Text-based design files
Content starts
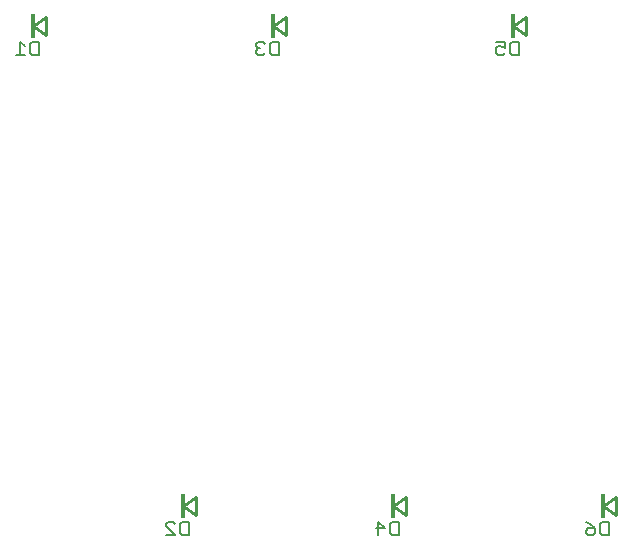
<source format=gbl>
G75*
%MOIN*%
%OFA0B0*%
%FSLAX25Y25*%
%IPPOS*%
%LPD*%
%AMOC8*
5,1,8,0,0,1.08239X$1,22.5*
%
%ADD10C,0.01000*%
%ADD11C,0.00500*%
%ADD12R,0.01181X0.08268*%
D10*
X0465370Y0119333D02*
X0469504Y0122089D01*
X0469504Y0116381D01*
X0465370Y0119333D01*
X0535370Y0119333D02*
X0539504Y0122089D01*
X0539504Y0116381D01*
X0535370Y0119333D01*
X0605370Y0119333D02*
X0609504Y0122089D01*
X0609504Y0116381D01*
X0605370Y0119333D01*
X0579504Y0276381D02*
X0579504Y0282089D01*
X0575370Y0279333D01*
X0579504Y0276381D01*
X0499504Y0276381D02*
X0499504Y0282089D01*
X0495370Y0279333D01*
X0499504Y0276381D01*
X0419504Y0276381D02*
X0419504Y0282089D01*
X0415370Y0279333D01*
X0419504Y0276381D01*
D11*
X0459477Y0109520D02*
X0462480Y0109520D01*
X0459477Y0112523D01*
X0459477Y0113274D01*
X0460228Y0114024D01*
X0461729Y0114024D01*
X0462480Y0113274D01*
X0464081Y0113274D02*
X0464832Y0114024D01*
X0467084Y0114024D01*
X0467084Y0109520D01*
X0464832Y0109520D01*
X0464081Y0110271D01*
X0464081Y0113274D01*
X0529477Y0111772D02*
X0532480Y0111772D01*
X0530228Y0114024D01*
X0530228Y0109520D01*
X0534081Y0110271D02*
X0534081Y0113274D01*
X0534832Y0114024D01*
X0537084Y0114024D01*
X0537084Y0109520D01*
X0534832Y0109520D01*
X0534081Y0110271D01*
X0599477Y0110271D02*
X0599477Y0111022D01*
X0600228Y0111772D01*
X0602480Y0111772D01*
X0602480Y0110271D01*
X0601729Y0109520D01*
X0600228Y0109520D01*
X0599477Y0110271D01*
X0600979Y0113274D02*
X0602480Y0111772D01*
X0600979Y0113274D02*
X0599477Y0114024D01*
X0604081Y0113274D02*
X0604081Y0110271D01*
X0604832Y0109520D01*
X0607084Y0109520D01*
X0607084Y0114024D01*
X0604832Y0114024D01*
X0604081Y0113274D01*
X0577084Y0269520D02*
X0574832Y0269520D01*
X0574081Y0270271D01*
X0574081Y0273274D01*
X0574832Y0274024D01*
X0577084Y0274024D01*
X0577084Y0269520D01*
X0572480Y0270271D02*
X0571729Y0269520D01*
X0570228Y0269520D01*
X0569477Y0270271D01*
X0569477Y0271772D01*
X0570228Y0272523D01*
X0570979Y0272523D01*
X0572480Y0271772D01*
X0572480Y0274024D01*
X0569477Y0274024D01*
X0497084Y0274024D02*
X0497084Y0269520D01*
X0494832Y0269520D01*
X0494081Y0270271D01*
X0494081Y0273274D01*
X0494832Y0274024D01*
X0497084Y0274024D01*
X0492480Y0273274D02*
X0491729Y0274024D01*
X0490228Y0274024D01*
X0489477Y0273274D01*
X0489477Y0272523D01*
X0490228Y0271772D01*
X0489477Y0271022D01*
X0489477Y0270271D01*
X0490228Y0269520D01*
X0491729Y0269520D01*
X0492480Y0270271D01*
X0490979Y0271772D02*
X0490228Y0271772D01*
X0417084Y0269520D02*
X0414832Y0269520D01*
X0414081Y0270271D01*
X0414081Y0273274D01*
X0414832Y0274024D01*
X0417084Y0274024D01*
X0417084Y0269520D01*
X0412480Y0269520D02*
X0409477Y0269520D01*
X0410979Y0269520D02*
X0410979Y0274024D01*
X0412480Y0272523D01*
D12*
X0415173Y0279333D03*
X0495173Y0279333D03*
X0575173Y0279333D03*
X0605173Y0119333D03*
X0535173Y0119333D03*
X0465173Y0119333D03*
M02*

</source>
Content ends
**TO-DO ITEM**
The answer must be the full set of records, repeated exactly, with no pictures.

**TASK SOLUTION**
<source format=gbl>
G75*
%MOIN*%
%OFA0B0*%
%FSLAX25Y25*%
%IPPOS*%
%LPD*%
%AMOC8*
5,1,8,0,0,1.08239X$1,22.5*
%
%ADD10C,0.01000*%
%ADD11C,0.00500*%
%ADD12R,0.01181X0.08268*%
D10*
X0465370Y0119333D02*
X0469504Y0122089D01*
X0469504Y0116381D01*
X0465370Y0119333D01*
X0535370Y0119333D02*
X0539504Y0122089D01*
X0539504Y0116381D01*
X0535370Y0119333D01*
X0605370Y0119333D02*
X0609504Y0122089D01*
X0609504Y0116381D01*
X0605370Y0119333D01*
X0579504Y0276381D02*
X0579504Y0282089D01*
X0575370Y0279333D01*
X0579504Y0276381D01*
X0499504Y0276381D02*
X0499504Y0282089D01*
X0495370Y0279333D01*
X0499504Y0276381D01*
X0419504Y0276381D02*
X0419504Y0282089D01*
X0415370Y0279333D01*
X0419504Y0276381D01*
D11*
X0459477Y0109520D02*
X0462480Y0109520D01*
X0459477Y0112523D01*
X0459477Y0113274D01*
X0460228Y0114024D01*
X0461729Y0114024D01*
X0462480Y0113274D01*
X0464081Y0113274D02*
X0464832Y0114024D01*
X0467084Y0114024D01*
X0467084Y0109520D01*
X0464832Y0109520D01*
X0464081Y0110271D01*
X0464081Y0113274D01*
X0529477Y0111772D02*
X0532480Y0111772D01*
X0530228Y0114024D01*
X0530228Y0109520D01*
X0534081Y0110271D02*
X0534081Y0113274D01*
X0534832Y0114024D01*
X0537084Y0114024D01*
X0537084Y0109520D01*
X0534832Y0109520D01*
X0534081Y0110271D01*
X0599477Y0110271D02*
X0599477Y0111022D01*
X0600228Y0111772D01*
X0602480Y0111772D01*
X0602480Y0110271D01*
X0601729Y0109520D01*
X0600228Y0109520D01*
X0599477Y0110271D01*
X0600979Y0113274D02*
X0602480Y0111772D01*
X0600979Y0113274D02*
X0599477Y0114024D01*
X0604081Y0113274D02*
X0604081Y0110271D01*
X0604832Y0109520D01*
X0607084Y0109520D01*
X0607084Y0114024D01*
X0604832Y0114024D01*
X0604081Y0113274D01*
X0577084Y0269520D02*
X0574832Y0269520D01*
X0574081Y0270271D01*
X0574081Y0273274D01*
X0574832Y0274024D01*
X0577084Y0274024D01*
X0577084Y0269520D01*
X0572480Y0270271D02*
X0571729Y0269520D01*
X0570228Y0269520D01*
X0569477Y0270271D01*
X0569477Y0271772D01*
X0570228Y0272523D01*
X0570979Y0272523D01*
X0572480Y0271772D01*
X0572480Y0274024D01*
X0569477Y0274024D01*
X0497084Y0274024D02*
X0497084Y0269520D01*
X0494832Y0269520D01*
X0494081Y0270271D01*
X0494081Y0273274D01*
X0494832Y0274024D01*
X0497084Y0274024D01*
X0492480Y0273274D02*
X0491729Y0274024D01*
X0490228Y0274024D01*
X0489477Y0273274D01*
X0489477Y0272523D01*
X0490228Y0271772D01*
X0489477Y0271022D01*
X0489477Y0270271D01*
X0490228Y0269520D01*
X0491729Y0269520D01*
X0492480Y0270271D01*
X0490979Y0271772D02*
X0490228Y0271772D01*
X0417084Y0269520D02*
X0414832Y0269520D01*
X0414081Y0270271D01*
X0414081Y0273274D01*
X0414832Y0274024D01*
X0417084Y0274024D01*
X0417084Y0269520D01*
X0412480Y0269520D02*
X0409477Y0269520D01*
X0410979Y0269520D02*
X0410979Y0274024D01*
X0412480Y0272523D01*
D12*
X0415173Y0279333D03*
X0495173Y0279333D03*
X0575173Y0279333D03*
X0605173Y0119333D03*
X0535173Y0119333D03*
X0465173Y0119333D03*
M02*

</source>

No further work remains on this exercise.